Delft Bioinformatics Lab, Delft University of Technology, Van Mourik Broekmanweg 6, Delft, 2628XE, The Netherlands.
Infectious Disease and Microbiome Program, Broad Institute of MIT and Harvard, 415 Main Street, Cambridge, MA, 02142, USA.
BMC Genomics. 2020 Jan 28;21(1):80. doi: 10.1186/s12864-020-6486-3.
Mixed infections of Mycobacterium tuberculosis and antibiotic heteroresistance continue to complicate tuberculosis (TB) diagnosis and treatment. Detection of mixed infections has been limited to molecular genotyping techniques, which lack the sensitivity and resolution to accurately estimate the multiplicity of TB infections. In contrast, whole genome sequencing offers sensitive views of the genetic differences between strains of M. tuberculosis within a sample. Although metagenomic tools exist to classify strains in a metagenomic sample, most tools have been developed for more divergent species, and therefore cannot provide the sensitivity required to disentangle strains within closely related bacterial species such as M. tuberculosis. Here we present QuantTB, a method to identify and quantify individual M. tuberculosis strains in whole genome sequencing data. QuantTB uses SNP markers to determine the combination of strains that best explain the allelic variation observed in a sample. QuantTB outputs a list of identified strains, their corresponding relative abundances, and a list of drugs for which resistance-conferring mutations (or heteroresistance) have been predicted within the sample.
We show that QuantTB has a high degree of resolution and is capable of differentiating communities differing by less than 25 SNPs and identifying strains down to 1× coverage. Using simulated data, we found QuantTB outperformed other metagenomic strain identification tools at detecting strains and quantifying strain multiplicity. In a real-world scenario, using a dataset of 50 paired clinical isolates from a study of patients with either reinfections or relapses, we found that QuantTB could detect mixed infections and reinfections at rates concordant with a manually curated approach.
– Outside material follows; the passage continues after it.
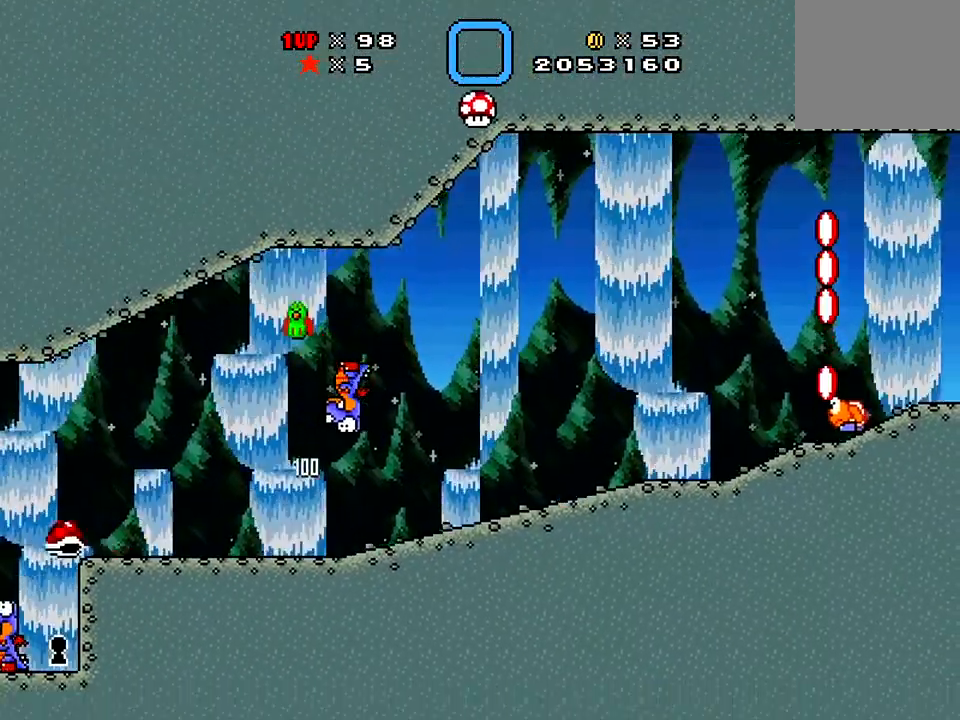
Gameplay with a controller (Xbox layout); each line is a JSON object with the inputs held at the frame after it. "events" lists button and stick changes between this image and that frame as [ms after this image, input, new state], when the widget could be followed in between. Not read: L3 R3 left_stick.
{"buttons": ["X"], "right_stick": "center", "events": []}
QuantTB can determine infection multiplicity, identify hetero-resistance patterns, enable differentiation between relapse and re-infection, and clarify transmission events across seemingly unrelated patients - even in low-coverage (1×) samples. QuantTB outperforms existing tools and promises to serve as a valuable resource for both clinicians and researchers working with clinical TB samples.
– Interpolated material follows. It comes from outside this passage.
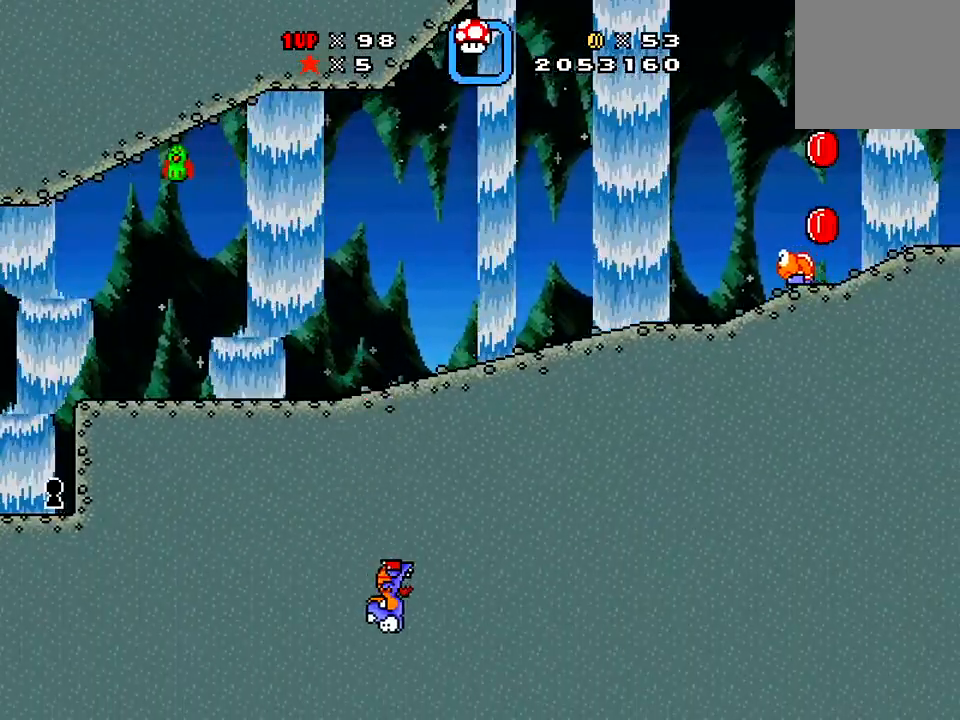
{"buttons": ["X"], "right_stick": "center", "events": []}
结核分枝杆菌(Mycobacterium tuberculosis)的混合感染和抗生素异质性耐药继续使结核病(TB)的诊断和治疗复杂化。混合感染的检测一直受到分子基因分型技术的限制,这些技术缺乏敏感性和分辨率,无法准确估计 TB 感染的多重性。相比之下,全基因组测序提供了对样本中结核分枝杆菌菌株间遗传差异的敏感观察。尽管存在用于对宏基因组样本中的菌株进行分类的宏基因组工具,但大多数工具都是为更具差异性的物种开发的,因此无法提供在诸如结核分枝杆菌等密切相关的细菌物种中分离菌株所需的敏感性。在这里,我们提出了 QuantTB,这是一种用于在全基因组测序数据中识别和量化个体结核分枝杆菌菌株的方法。QuantTB 使用 SNP 标记来确定最佳解释样本中观察到的等位基因变异的菌株组合。QuantTB 输出一份已识别菌株的列表、它们对应的相对丰度以及一份在样本中预测到存在耐药性(或异质性耐药)的药物列表。
我们表明,QuantTB 具有高度的分辨率,能够区分差异小于 25SNP 的群落,并识别出覆盖率低至 1×的菌株。使用模拟数据,我们发现 QuantTB 在检测菌株和量化菌株多样性方面优于其他宏基因组菌株鉴定工具。在实际情况中,使用来自一项对复发或再感染患者的研究中 50 对临床分离株的数据集,我们发现 QuantTB 可以以与人工精心处理方法一致的速率检测混合感染和再感染。
QuantTB 可以确定感染的多样性,识别异质性耐药模式,能够区分复发和再感染,并澄清看似无关的患者之间的传播事件——即使在低覆盖率(1×)样本中也是如此。QuantTB 优于现有的工具,有望成为临床结核样本的临床医生和研究人员的宝贵资源。